# Software Compatability



## speedre9 (Oct 13, 2016)

I know this may have been asked a thousand times but, is AutoCAD 2000, I know it's no longer supported, able to run on a new computer.  Can I install it and run it in Win 10 64 bit machine? If this will work, can you tell me how to do it. Cannot afford new seat prices.


----------



## Boswell (Oct 13, 2016)

a quick Google search indicates that you can expect problems. I did find one link that lists out a way to install it using an application called Longbow. I have no idea if it would work or not do a search on blog.longbowsoftware.

This might also be a good time to move to Autocad 360. I have seen many very positive reports  and it is free from what I understand.


----------



## wrat (Oct 13, 2016)

You'd be far ahead to put together a good XP machine.  Can be had off of CL for pretty cheap these days.

Like Boswell said, problems are dead ahead.  What are those problems worth to you?  You'll fight many long nights making it work, if at all.

Even as late as 2013 or so, Autocad was having problems because installations that included a certain version of Adobe Acrobat (9?) would conflict seriously.  In computer terms, a 16 year old package might as well be from the Middle Ages.

Computers are really cheap right now and old computers are cheaper still.  Were i you, i'd set up a dedicated platform for my A2000 and just leave it at that.


Wrat


----------



## Metal (Oct 13, 2016)

The problem he'll run into is "eventually" hardware will outpace XP and nothing will work.  My suggestion would be the old PC route, create an image and keep it on a thumb drive for backup, you could also try a windows xp virtual machine but that probably will run into problems down the road.

I liked my old version of autocad too but eventually I had to update and learned fusion 360, which was terrible for a while but eventually I got it


----------



## JimDawson (Oct 13, 2016)

speedre9 said:


> I know this may have been asked a thousand times but, is AutoCAD 2000, I know it's no longer supported, able to run on a new computer.  Can I install it and run it in Win 10 64 bit machine? If this will work, can you tell me how to do it.
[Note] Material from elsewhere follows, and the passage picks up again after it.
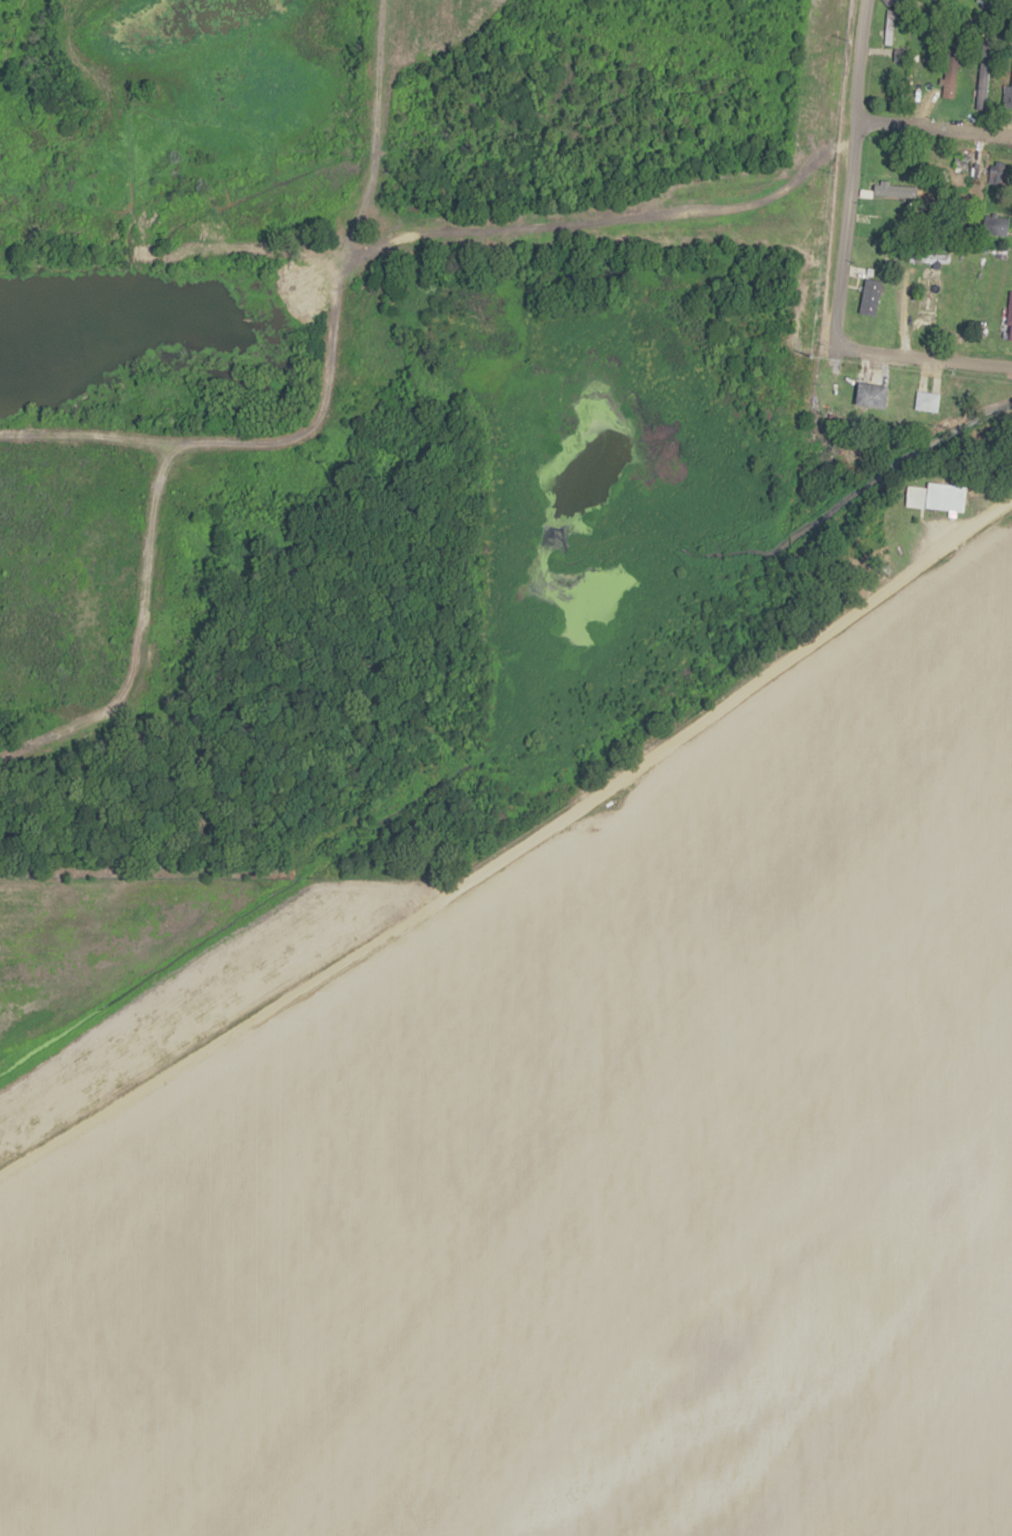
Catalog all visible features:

Cannot afford new seat prices.



No, I have not be able to get it to work.  It is possible to run a virtual machine in XP mode and it does work that way.  I just have my computer setup as a dual boot, can boot into XP or 10


----------



## countryguy (Nov 5, 2016)

XP?  What's that?  
Ohhh   right.   running my Centroid mill PC,  My MAch3 CNC plasma table PC.. My 3:1 shoptask Mill PC.    Man-  It'll never die!  
:- )


----------